- Theatrical release poster
- Directed by: Terence Fisher
- Written by: Ray Russell
- Starring: Pat Boone Erica Rogers Dennis Price
- Cinematography: Arthur Lavis
- Edited by: Robert Winter
- Music by: Douglas Gamley
- Production company: Lippert Pictures
- Distributed by: 20th Century Fox
- Release date: 19 August 1964;
- Running time: 75 minutes
- Country: United Kingdom
- Language: English

= The Horror of It All =

1964 British horror comedy movie by Terence Fisher

The Horror of It All is a 1964 British horror comedy film directed by Terence Fisher and starring Pat Boone and Erica Rogers. The screenplay was by Ray Russell.

In the US, the film was distributed on the bottom half of a double bill with Witchcraft, starring Lon Chaney, Jr. and Jack Hedley. Both films peaked at No. 10 at the box office.

==Plot==
American encyclopedia salesman Jack Robinson arrives at a dilapidated mansion in the English countryside, which belongs to the Marley family. Robinson has fallen in love with Cynthia and wants to ask permission to marry her.

Cynthia's family includes: her uncle Percival, an inventor; her cousin Natalia, a macabre, vampire-like creature; Cornwallis, a hammy ex-actor; her uncle Reginald; Grandfather, who lies bedridden upstairs; and cousin Muldoon, who is kept locked up in the fear that he will harm someone.

A cousin of Cynthia has just died and Cornwallis dies after drinking a toast. Jack wants to get the police but they are 20 mi away and the family have no car (Jack's has broken down).

Several attempts are made on Jack's life. He learns that the family fortune consists of one million dollars, and one of the Marleys intends to end up with all of it. Later, grandpa is killed.

Jack and Cynthia make a dash for freedom and Cynthia reveals that she is the murderer. She conks out Jack.

In hospital, Jack discovers that Cynthia made up the confession to protect him. The real killer is Cornwallis, who was pretending to be dead.

==Cast==
- Pat Boone as John Robinson
- Erica Rogers as Cynthia Marley
- Dennis Price as Cornwallis Marley
- Andrée Melly as Natalie Marley
- Valentine Dyall as Reginald Marley
- Archie Duncan as Muldoon Marley
- Erik Chitty as Grandpa Marley
- Jack Bligh as Percival Marley
- Oswald Laurence as doctor

==Production==
The film was made at Shepperton Studios in England. The story is essentially a remake of the classic Universal Studios comedy horror film The Old Dark House (1932), which had already been remade in 1963. The plot also has elements of the horror comedy Murder, He Says (1945).

==Reception==
The Monthly Film Bulletin wrote: "There are some engaging ideas in this burlesque, but they lie buried fathoms deep beneath an inept script and dispirited direction. Muldoon, for instance, two weeks a prisoner of headhunters, suffers from the delusion that his head has been shrunk to the size of an apple, but turns out disappointingly to be just another madman in the cellar: and in general the blood-and-thunder is merely a matter of a tarantula in the bed, descending ceiling, and Grandpapa murdered by out-of-reach medicine. The one positive enjoyment in the film is Andree Melly, made up to look like something reminiscent of the Witch of Endor and delivering every line with fine overtones of vampirism."
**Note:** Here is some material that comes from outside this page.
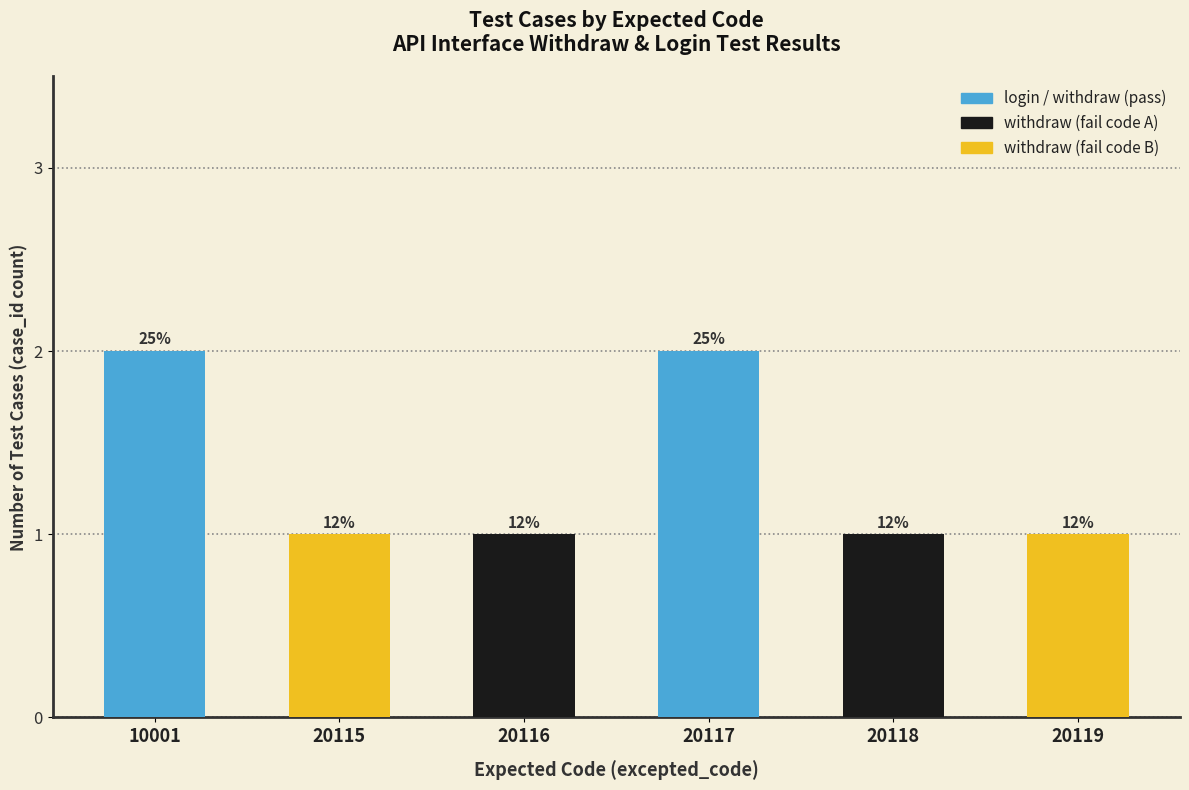

What is the ratio of the value at 20115 to the value at 20118?

1.0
Variety wrote: "Director Terence Fisher and cast of The Horror of It All tried to play this Robert L. Lippert production for laughs, but they didn't pull it off. The filmed-in-England feature is a weak mixture of unfunny gags and standard horror situations that get laughs, when they aren't supposed to. ... There's Valentine Dyall who is creepy and speaks in Lugosi-like tones: Andree Melly has long fingernails and likes blood; Archie Duncan is kept locked in a padded cell: Jack Bligh is an inventor 50 years too late, having just discovered the electric light and put together a horseless carriage. The only normal member of the clan other than Miss Rogers is the Grandpapa, played by Erik Chitty, who reads Playboy in his sickbed. All this probably seemed amusing on paper, but it doesn't jell as, one by one, the family members get killed off, until an improbable climax is reached. Perhaps a team of top comedy writers could have made something here, but it didn't happen."

The Los Angeles Times wrote that Fisher "had the right idea playing the silly plot for laughs but his snail's pace spoils the show. He kills much of the humour by holding a scene after he's made his point."

According to Diabolique magazine "The movie is populated by a fine supporting cast of English character actors playing various eccentrics [...] Boone is a solid straight man, and the film is lively. It's not up to something like The Cat and the Canary (1939) which it was clearly aping, but those films are harder to do than they look. It's not bad. It could have done with color and songs."